The plant’s physical operations generally are the main responsibility of the plant manager. He is required to maintain a clean plant free of safety or health concerns. The production equipment and machinery should be meticulously cared for to avoid lapses in the manufacturing process and to ensure quality control standards are upheld. The manager of the plant may also be required to constantly monitor workers to spot any procedural infractions and correct them in a timely manner.
In addition to managing daily plant functions, the manager may be responsible for creating and following a budget and preparing profit and loss projections. This requires proficiency in math and skills in creating reports and spreadsheets utilizing commercially produced and in-house software programs. The ability to interpret reports and statistics from outside agencies is also an important skill needed by a plant manager.
Having a trustworthy and competent administrative staff in place helps the manager run a productive and profitable facility. From the human resources manager to the person in charge of ordering raw materials for production, the excellence of the supervisorial staff’s performance is often imperative to the overall success of the plant. The plant manager generally relies on these staff members to maintain good employee relations, quality control standards and meet production deadlines. The manager also may attend departmental meetings to personally address and resolve problems.
Making sure his plant has a positive image in the community can be important for company morale. The plant manager may also be required to ensure the plant has a good reputation for respecting the environment and other local businesses. If he has to implement changes in physical operations or labor needs that affect local residents, having neighborhood support can be crucial.
Public relations may also be a large part of a plant manager’s job. He often is the designated spokesperson if the media approaches him on any plant-related issues. The manager might be expected to intelligently and positively represent his plant as well as its goals and employees. If a debate ensues, he may be relied upon to persuasively argue his point of view on issues of importance to his company. Being able to objectively view company as well as community issues significantly helps a person in this position succeed.
A bachelor’s degree in operations management or business administration is strongly preferred for most plant manager positions. Continuing education classes and seminars on project, plant and human resources management are often required once the job is secured. Experience in production, manufacturing or assembly management is considered an asset for plant manager job applicants.
The plant manager doesn't have to get to know each employee. He just needs to make himself available once a week out on the floor, walking the line and asking the employees questions and receiving feedback!
I have never worked in a plant, so this is just my opinion.
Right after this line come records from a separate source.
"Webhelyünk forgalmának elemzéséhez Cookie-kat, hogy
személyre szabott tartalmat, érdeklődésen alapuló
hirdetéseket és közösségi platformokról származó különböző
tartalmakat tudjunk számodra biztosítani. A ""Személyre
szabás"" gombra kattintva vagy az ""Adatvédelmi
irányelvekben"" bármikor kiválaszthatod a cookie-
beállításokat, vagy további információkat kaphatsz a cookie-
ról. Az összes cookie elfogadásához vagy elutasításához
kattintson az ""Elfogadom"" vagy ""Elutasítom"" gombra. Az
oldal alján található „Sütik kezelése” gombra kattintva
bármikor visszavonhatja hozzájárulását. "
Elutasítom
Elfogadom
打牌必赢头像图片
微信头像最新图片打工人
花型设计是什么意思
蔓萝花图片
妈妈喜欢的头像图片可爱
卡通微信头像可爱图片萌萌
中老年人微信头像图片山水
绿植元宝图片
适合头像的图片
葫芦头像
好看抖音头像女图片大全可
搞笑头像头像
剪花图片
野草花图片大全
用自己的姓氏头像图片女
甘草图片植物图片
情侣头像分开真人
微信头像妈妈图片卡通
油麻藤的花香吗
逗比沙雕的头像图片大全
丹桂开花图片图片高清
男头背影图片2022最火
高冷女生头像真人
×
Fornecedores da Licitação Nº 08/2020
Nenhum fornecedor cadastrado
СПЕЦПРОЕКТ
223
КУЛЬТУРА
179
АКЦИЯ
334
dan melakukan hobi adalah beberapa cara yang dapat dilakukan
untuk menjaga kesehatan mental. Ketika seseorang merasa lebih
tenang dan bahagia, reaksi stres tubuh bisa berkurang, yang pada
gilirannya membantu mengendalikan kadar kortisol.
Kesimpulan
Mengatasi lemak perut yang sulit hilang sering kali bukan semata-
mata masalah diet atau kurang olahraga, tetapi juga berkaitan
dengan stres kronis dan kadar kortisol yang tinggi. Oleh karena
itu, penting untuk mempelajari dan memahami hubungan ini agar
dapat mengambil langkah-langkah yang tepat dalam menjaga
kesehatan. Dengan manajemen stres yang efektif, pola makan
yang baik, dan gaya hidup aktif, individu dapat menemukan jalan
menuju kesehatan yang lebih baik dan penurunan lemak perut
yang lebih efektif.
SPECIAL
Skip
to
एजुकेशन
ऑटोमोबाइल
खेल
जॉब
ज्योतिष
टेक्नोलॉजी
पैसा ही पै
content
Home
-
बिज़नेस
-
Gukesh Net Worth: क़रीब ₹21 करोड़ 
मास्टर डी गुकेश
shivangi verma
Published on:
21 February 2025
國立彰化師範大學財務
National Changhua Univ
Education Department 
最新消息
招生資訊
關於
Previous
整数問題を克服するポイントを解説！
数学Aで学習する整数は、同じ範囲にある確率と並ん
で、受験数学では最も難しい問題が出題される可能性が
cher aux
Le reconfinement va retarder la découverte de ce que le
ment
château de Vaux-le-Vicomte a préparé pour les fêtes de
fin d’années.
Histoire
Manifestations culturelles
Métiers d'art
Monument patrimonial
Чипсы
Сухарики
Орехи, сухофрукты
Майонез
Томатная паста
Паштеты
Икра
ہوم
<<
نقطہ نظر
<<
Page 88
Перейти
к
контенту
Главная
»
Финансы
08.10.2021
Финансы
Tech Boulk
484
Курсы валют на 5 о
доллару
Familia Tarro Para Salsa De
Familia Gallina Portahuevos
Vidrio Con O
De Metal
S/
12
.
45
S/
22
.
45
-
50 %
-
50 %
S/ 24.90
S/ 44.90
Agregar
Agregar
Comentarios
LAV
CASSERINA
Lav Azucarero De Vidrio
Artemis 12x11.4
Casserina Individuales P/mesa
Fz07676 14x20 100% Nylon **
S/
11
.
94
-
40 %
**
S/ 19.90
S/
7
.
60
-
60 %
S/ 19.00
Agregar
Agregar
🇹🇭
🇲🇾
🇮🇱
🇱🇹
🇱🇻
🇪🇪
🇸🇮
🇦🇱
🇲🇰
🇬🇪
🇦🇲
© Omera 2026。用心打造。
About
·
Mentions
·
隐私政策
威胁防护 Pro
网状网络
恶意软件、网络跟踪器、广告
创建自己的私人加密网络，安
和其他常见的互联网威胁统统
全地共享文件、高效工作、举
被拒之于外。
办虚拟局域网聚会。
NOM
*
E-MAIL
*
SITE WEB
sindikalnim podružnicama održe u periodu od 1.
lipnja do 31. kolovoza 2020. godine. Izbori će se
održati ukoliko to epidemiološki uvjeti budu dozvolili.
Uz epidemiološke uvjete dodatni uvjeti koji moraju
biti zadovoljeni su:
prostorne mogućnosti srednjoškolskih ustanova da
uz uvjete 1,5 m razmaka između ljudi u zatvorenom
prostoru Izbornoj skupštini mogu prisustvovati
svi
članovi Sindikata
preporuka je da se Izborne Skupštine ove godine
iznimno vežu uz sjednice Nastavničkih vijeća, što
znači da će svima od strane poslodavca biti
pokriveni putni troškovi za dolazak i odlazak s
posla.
However, I bet most plant managers have a specific area in which they excel and then they lean on people around them in areas where they need more help.
I think that is the way it works in most managerial positions...
I agree with Drentel that a plant operations manager needs to know how to get along with employees, but if the manager is working at a large plant, he probably doesn't even know half the workers, and he definitely doesn't know what motivates each one of them.
Being an effective manager is about delegating responsibility. A manager is only as good as his lieutenants. The various supervisors know more about what makes their employees do a better job. That’s been my experience anyway.
The plant manager definition covers many areas, but as someone who has worked in plants, I have to say that the most important job a plant manager has is getting along with his employees and getting the most out of them.
I’m not saying everyone has to like him or her, but not every worker responds to the same type of supervision, so a plant manager has to be able to get the best out each individual employee. And that means treating people differently based on their individual personalities.